CLI apps with Python

#python #beginners #ebook #exercises

This chapter will show a few examples of processing CLI arguments using sys and argparse modules. The fileinput module is also introduced in this chapter, which is handy for in-place file editing.

sys.argv

Command line arguments passed when executing a Python program can be accessed as a list of strings via sys.argv. The first element (index 0) contains the name of the Python script or -c or empty string, depending upon how the Python interpreter was called. Rest of the elements will have the command line arguments, if any were passed along the script to be executed. See docs.python: sys.argv for more details.

Here's a program that accepts two numbers passed as CLI arguments and displays the sum only if the input was passed correctly.

# sum_two_nums.py
import ast
import sys

try:
    num1, num2 = sys.argv[1:]
    total = ast.literal_eval(num1) + ast.literal_eval(num2)
except ValueError:
    sys.exit('Error: Please provide exactly two numbers as arguments')
else:
    print(f'{num1} + {num2} = {total}')

The ast.literal_eval() method is handy for converting a string value to built-in literals, especially for collection data types. If you wanted to use int() and float() for the above program, you'd have to add logic for separating the input into integers and floating-point first. Passing a string to sys.exit() gets printed to the stderr stream and sets the exit status as 1 in addition to terminating the script.

Here's a sample run:

$ python3.9 sum_two_nums.py 2 3.14
2 + 3.14 = 5.140000000000001
$ echo $?
0

$ python3.9 sum_two_nums.py 2 3.14 7
Error: Please provide exactly two numbers as arguments
$ echo $?
1
$ python3.9 sum_two_nums.py 2 abc
Error: Please provide exactly two numbers as arguments

As an exercise, modify the above program to handle TypeError exceptions. Instead of the output shown below, inform the user about the error using sys.exit() method.

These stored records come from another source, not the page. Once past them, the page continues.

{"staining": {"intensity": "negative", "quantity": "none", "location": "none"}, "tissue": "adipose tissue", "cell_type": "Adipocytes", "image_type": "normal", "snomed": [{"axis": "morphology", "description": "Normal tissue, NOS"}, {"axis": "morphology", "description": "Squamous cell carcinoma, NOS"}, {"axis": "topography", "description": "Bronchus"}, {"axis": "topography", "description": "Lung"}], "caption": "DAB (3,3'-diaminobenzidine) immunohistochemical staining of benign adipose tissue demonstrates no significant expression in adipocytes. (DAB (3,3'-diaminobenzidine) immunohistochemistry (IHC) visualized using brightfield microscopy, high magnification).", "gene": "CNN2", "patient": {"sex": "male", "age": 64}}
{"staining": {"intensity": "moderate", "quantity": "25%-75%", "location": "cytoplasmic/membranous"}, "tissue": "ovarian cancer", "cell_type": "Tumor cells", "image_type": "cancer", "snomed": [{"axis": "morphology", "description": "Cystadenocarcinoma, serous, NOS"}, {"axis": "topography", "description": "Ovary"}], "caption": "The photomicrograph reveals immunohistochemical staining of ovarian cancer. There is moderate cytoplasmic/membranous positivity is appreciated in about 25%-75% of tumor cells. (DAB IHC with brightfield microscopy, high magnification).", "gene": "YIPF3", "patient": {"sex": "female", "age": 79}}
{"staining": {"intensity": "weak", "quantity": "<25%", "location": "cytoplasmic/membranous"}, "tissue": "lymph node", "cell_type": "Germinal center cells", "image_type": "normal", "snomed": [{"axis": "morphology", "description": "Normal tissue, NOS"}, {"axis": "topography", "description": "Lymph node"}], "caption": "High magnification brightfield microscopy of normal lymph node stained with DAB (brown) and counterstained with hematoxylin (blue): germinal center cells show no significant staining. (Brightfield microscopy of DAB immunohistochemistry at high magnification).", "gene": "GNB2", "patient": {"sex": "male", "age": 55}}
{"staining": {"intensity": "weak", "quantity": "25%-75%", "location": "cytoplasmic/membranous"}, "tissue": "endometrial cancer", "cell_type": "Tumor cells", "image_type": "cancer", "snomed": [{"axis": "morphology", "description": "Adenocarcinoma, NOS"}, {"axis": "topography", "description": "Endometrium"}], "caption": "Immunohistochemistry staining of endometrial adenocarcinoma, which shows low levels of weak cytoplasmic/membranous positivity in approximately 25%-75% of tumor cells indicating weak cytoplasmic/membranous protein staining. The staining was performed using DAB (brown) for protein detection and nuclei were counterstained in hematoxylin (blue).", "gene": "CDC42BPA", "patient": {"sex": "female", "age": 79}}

$ python3.9 sum_two_nums.py 2 [1]
Traceback (most recent call last):
  File "/home/learnbyexample/Python/programs/sum_two_nums.py", line 6, in <module>
    total = ast.literal_eval(num1) + ast.literal_eval(num2)
TypeError: unsupported operand type(s) for +: 'int' and 'list'

As another exercise, accept one or more numbers as input arguments. Calculate and display the following details about the input — sum, product and average.

In-place editing with fileinput

To edit a file in-place, the fileinput module comes in handy. Here's a program that loops over filenames passed as CLI arguments (i.e. sys.argv[1:]), does some processing and writes back the changes to the original input files. You can also provide one or more filenames to the files keyword argument, if you do not wish to pass them as CLI arguments.

# inplace_edit.py
import fileinput

with fileinput.input(inplace=True) as f:
    for ip_line in f:
        op_line = ip_line.rstrip('\n').capitalize() + '.'
        print(op_line)

Note that unlike open(), the FileInput object doesn't support write() method. However, using print() is enough. Here's a sample run:

$ python3.9 inplace_edit.py [io]p.txt

$ # check if files have changed
$ cat ip.txt
Hi there.
Today is sunny.
Have a nice day.
$ cat op.txt
This is a sample line of text.
Yet another line.

$ # if stdin is passed as input, inplace gets disabled
$ echo 'GooD moRNiNg' | python3.9 inplace_edit.py
Good morning.

As inplace=True permanently modifies your input files, it is always a good idea to check your logic on sample files first. That way your data wouldn't be lost because of an error in your program. You can also ask fileinput to create backups if you need to recover original files later — for example, backup='.bkp' will create backups by adding .bkp as the suffix to the original filenames.

argparse

sys.argv is good enough for simple use cases. If you wish to create a CLI application with various kinds of flags and arguments (some of which may be optional/mandatory) and so on, use a module such as the built-in argparse or a third-party solution like click.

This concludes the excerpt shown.